Ein weiterer Punkt wäre gewonnen, wenn die bösen Zufallseinflüsse bei den Sonderoptionen schlichtweg weggelassen würden. Warum muss mir hier ein zufälliges „Heute keine Lotsen“ die gesamte Rundenplanung überhauf werfen?!
Morgen kommt mein Lieblingsneffe mit seiner Familie aus Essen zum Fußballspiel Bayern – Fortuna an. Mal sehen, ob ich ihm hinterher noch die „Ruhrschifffahrt“ auflegen kann. Damit sie ihre „Bayern-Packung“ leichter nach Hause transportieren können.
3. “Diggers”
Nachdem Diggers bei zwei Verlagen auf dem Prüfstand steht, wollte Aaron ausprobieren, wie das Spiel mit weniger Karten (zur Reduktion der Produktionskosten) ankommt.

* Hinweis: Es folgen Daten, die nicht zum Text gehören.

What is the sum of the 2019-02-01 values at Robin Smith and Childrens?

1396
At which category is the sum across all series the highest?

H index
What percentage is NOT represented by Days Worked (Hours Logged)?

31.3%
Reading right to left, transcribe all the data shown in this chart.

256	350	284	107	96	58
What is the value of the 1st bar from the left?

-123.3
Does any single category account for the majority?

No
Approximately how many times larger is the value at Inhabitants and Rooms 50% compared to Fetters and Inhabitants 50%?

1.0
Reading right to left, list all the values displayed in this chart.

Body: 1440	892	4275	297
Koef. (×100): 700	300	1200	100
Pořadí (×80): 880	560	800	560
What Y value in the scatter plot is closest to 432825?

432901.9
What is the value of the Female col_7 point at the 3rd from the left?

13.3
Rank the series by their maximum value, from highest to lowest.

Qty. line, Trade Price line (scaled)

Es kam an, auch wenn in einer Dreierrunde andere Mengenverhältnisse herrschen als zu viert. Der Mechanismus ist jedenfalls sehr pfiffig und – wenigstens für uns – neu. Die Anfangsphase wird von Kartenpflege beherrscht; hier gibt es ein höchst spannungsvolles Lavieren und sich gegenseitig Beluren, auch wenn bewußt noch keine Siegpunkte eingefahren werden. Doch dann bricht der Damm und die Punkte purzeln nur so heraus. Vor allem für den, der in der Phase der Kartenpflege die richtigen Weichen gestellt hat.
Keine WPG-Wertung für ein Spiel in der Entstehungsphase.
Beim Herumstreichen auf der Tee- und Pferderoute weit hinter der Türkei ist Aaron einer gut geschützten hinterindischen Erkenntnis auf die Spur gekommen: „Warum mögen Frauen so gerne Schokolade?“ Doch am hellerlichten Tage wird dieses Geheimnis hier nicht gelüftet.
Das mit der Schokolade und den Frauen stammt meines Wissens aus Clara Hitzels (alias Ada Blitzkrieg) Roman “Dackelkrieg – Rouladen und Rap” und kann dort nachgelesen werden.
Eine physikalischer Erfassung einiger zugehöriger Randbedingungen findet man in dem Physik-Lehrbuch von Christian Gerthsen im Kapitel “Mechanik d.st.K.” auf Seite 35.
Unsere aufmerksame und interessierte Leserschaft hat nach der Auflösung der Schokoladenfrage gefragt. Hier ist sie:
Schokolade befriedigt auch, wenn sie weich ist, und sie schreit nicht auf, wenn man auf die Nüsse beißt!